# NJ's interesting approach to HR218



## SOT (Jul 30, 2004)

So is it true that NJ says no to HR218? That cops coming into NJ are not to carry and that NJ cops can't carry outside of NJ...

Yes I understand the language of HR 218 but it seems the powers that are in NJ don't....


----------



## Irish Wampanoag (Apr 6, 2003)

SOT_II said:


> So is it true that NJ says no to HR218? That cops coming into NJ are not to carry and that NJ cops can't carry outside of NJ...
> 
> Yes I understand the language of HR 218 but it seems the powers that are in NJ don't....


I heard in NJ and NY it's not all brotherhood bliss!!!:alcoholi:


----------



## LenS (Nov 9, 2004)

Any references?

I'm not at all surprised. They both march to the tune of a different drummer!


----------



## SOT (Jul 30, 2004)

NJ PBA news letter.


----------



## [email protected] (Nov 6, 2003)

i am not sure of this. i am from nj and have family on the job in nj. unlike mass, a cop is a cop in nj. there is none of this state vs. local vs. corrections bs. 

i will check into this, but i would say 99% of nj cops would not bother a brother


----------



## mpd61 (Aug 7, 2002)

Yes! but it's that 1% that you have to wory about. 

I guess I'll just make sure I have enough fuel in my vehicle to make it through N.J. or fly over it on my way south!
irate:


----------



## rscalzo (Sep 16, 2005)

Check this link for the offical view of HR218 as posted by the NJ AG's office a few month back...

Section C would be of interest. As usual, NJ isn't gun friendly but does not prohibit carrying in the state.
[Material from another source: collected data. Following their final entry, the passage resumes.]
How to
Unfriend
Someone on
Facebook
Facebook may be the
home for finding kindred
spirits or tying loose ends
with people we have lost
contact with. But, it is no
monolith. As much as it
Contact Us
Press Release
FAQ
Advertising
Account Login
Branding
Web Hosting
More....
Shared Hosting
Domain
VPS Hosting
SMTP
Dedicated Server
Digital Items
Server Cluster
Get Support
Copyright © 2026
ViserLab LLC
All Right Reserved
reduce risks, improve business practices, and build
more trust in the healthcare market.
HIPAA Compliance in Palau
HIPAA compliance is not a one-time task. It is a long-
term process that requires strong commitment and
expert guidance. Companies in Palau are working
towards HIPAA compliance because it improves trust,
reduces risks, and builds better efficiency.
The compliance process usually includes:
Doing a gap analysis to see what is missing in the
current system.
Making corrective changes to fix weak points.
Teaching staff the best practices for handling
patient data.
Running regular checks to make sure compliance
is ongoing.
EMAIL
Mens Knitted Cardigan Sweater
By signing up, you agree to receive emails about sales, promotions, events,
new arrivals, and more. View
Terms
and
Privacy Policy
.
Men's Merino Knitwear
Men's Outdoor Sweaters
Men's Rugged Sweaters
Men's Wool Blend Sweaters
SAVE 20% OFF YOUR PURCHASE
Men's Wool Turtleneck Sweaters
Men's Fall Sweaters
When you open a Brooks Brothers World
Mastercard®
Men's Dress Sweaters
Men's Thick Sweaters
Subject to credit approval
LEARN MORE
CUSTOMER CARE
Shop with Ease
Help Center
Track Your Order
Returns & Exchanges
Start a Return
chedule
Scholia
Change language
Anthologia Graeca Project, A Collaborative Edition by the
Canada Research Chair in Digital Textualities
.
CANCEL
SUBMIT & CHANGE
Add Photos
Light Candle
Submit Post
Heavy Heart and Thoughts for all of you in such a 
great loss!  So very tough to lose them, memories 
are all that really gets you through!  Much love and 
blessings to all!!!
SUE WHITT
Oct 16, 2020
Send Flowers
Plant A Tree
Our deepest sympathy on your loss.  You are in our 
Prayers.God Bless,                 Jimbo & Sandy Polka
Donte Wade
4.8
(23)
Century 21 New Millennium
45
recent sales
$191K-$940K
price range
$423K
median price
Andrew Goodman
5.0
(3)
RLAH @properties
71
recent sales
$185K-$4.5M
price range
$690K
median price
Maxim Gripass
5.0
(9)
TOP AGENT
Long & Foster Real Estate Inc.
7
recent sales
http://www.njdcj.org/agguide/pdfs/hr-218.pdf


----------



## msw (Jul 19, 2004)

rscalzo said:


> Check this link for the offical view of HR218 as posted by the NJ AG's office a few month back...
> 
> Section C would be of interest. As usual, NJ isn't gun friendly but does not prohibit carrying in the state.
> 
> http://www.njdcj.org/agguide/pdfs/hr-218.pdf


SOT_II .......... Where did you get your original idea that out-of-state Officers can't carry in NJ as per HR218? I don't see anything in that link (provided, above) to indicate that. They are obviously not a gun-friendly state; and there's a bunch of "weasel words" in that NJ AG opinion; but it still seems like it is HR218 "ok" for cops to carry there.


----------